Bypass 1 works because `filterAttr()` matched attribute names against `/^on/i` without first stripping non-printing ASCII control characters. The Form Feed byte (`\x0C`, U+000C) is not in PHP's default `trim()` character set, so `\x0Conerror` passes the regex.

HTML5 parsers treat `\x0C` as a whitespace separator, so the browser still recognizes and fires the event handler.

Bypass 2 works because `unhtmlentities()` used `str_ireplace` to remove only `&#x09;` (hex) but missed `&#9;` (decimal) for the tab character. The `javascript:` keyword-blocking regex relied on `\s*` between characters, which matches literal whitespace but not HTML entities.

After the filter passed the encoded URI, the browser decoded `&#9;` back to a real tab, completing a valid `javascript:` scheme.
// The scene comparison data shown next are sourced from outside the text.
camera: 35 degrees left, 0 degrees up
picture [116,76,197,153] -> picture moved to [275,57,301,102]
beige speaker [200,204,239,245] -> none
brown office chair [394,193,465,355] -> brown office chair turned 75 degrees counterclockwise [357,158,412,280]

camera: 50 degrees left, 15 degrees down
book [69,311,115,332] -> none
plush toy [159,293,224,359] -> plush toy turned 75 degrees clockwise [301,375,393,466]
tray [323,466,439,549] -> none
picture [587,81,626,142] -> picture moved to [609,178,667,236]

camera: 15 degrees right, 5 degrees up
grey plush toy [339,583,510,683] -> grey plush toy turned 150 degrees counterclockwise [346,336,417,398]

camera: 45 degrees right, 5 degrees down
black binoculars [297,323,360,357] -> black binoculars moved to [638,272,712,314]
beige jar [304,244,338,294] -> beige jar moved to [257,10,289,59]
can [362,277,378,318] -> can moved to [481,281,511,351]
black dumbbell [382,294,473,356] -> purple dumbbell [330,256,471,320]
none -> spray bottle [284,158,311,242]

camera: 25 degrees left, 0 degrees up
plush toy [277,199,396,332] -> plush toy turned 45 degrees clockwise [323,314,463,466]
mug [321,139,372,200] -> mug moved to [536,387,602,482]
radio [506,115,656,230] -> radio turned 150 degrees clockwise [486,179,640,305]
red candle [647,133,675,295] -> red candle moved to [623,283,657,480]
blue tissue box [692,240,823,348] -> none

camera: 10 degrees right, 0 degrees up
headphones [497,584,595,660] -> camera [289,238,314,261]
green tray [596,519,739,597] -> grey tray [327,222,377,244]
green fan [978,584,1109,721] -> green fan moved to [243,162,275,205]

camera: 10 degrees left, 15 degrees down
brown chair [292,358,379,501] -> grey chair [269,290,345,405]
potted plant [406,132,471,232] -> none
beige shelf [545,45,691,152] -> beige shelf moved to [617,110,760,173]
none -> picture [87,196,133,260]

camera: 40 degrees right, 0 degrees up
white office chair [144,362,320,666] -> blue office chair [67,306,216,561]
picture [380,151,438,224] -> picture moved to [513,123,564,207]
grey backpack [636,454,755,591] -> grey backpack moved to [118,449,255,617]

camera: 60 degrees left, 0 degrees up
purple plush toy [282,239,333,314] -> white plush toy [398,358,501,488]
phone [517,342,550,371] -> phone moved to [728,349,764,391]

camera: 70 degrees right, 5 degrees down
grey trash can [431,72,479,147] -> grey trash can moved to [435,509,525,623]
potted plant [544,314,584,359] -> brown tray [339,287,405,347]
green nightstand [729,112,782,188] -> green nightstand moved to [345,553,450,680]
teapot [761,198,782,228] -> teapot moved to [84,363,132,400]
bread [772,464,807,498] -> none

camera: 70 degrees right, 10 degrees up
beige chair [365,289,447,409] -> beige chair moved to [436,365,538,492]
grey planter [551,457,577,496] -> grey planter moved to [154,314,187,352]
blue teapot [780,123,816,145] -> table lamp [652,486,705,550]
The fix (4.6.00) addresses both: `filterAttr()` now strips all bytes in `\x00-\x20` from the attribute name before the `/^on/` check (`preg_replace('/[\x00-\x20]/', '', strtolower($attrSubSet[0]))`), and `unhtmlentities()` now also strips decimal HTML entities for all ASCII control characters 0-31 (`preg_replace('/&#0*(?:3[01]|[12][0-9]|[0-9]);/', '', $value)`).

The fix

Upgrade `nukeviet/nukeviet` to version 4.6.00 or later. There is no workaround for earlier versions. After upgrading, verify that `vendor/vinades/nukeviet/Core/Request.php` contains both the control-character strip in `filterAttr()` and the decimal-entity strip in `unhtmlentities()`.

Reported by g03m0n (WhiteHub #4521).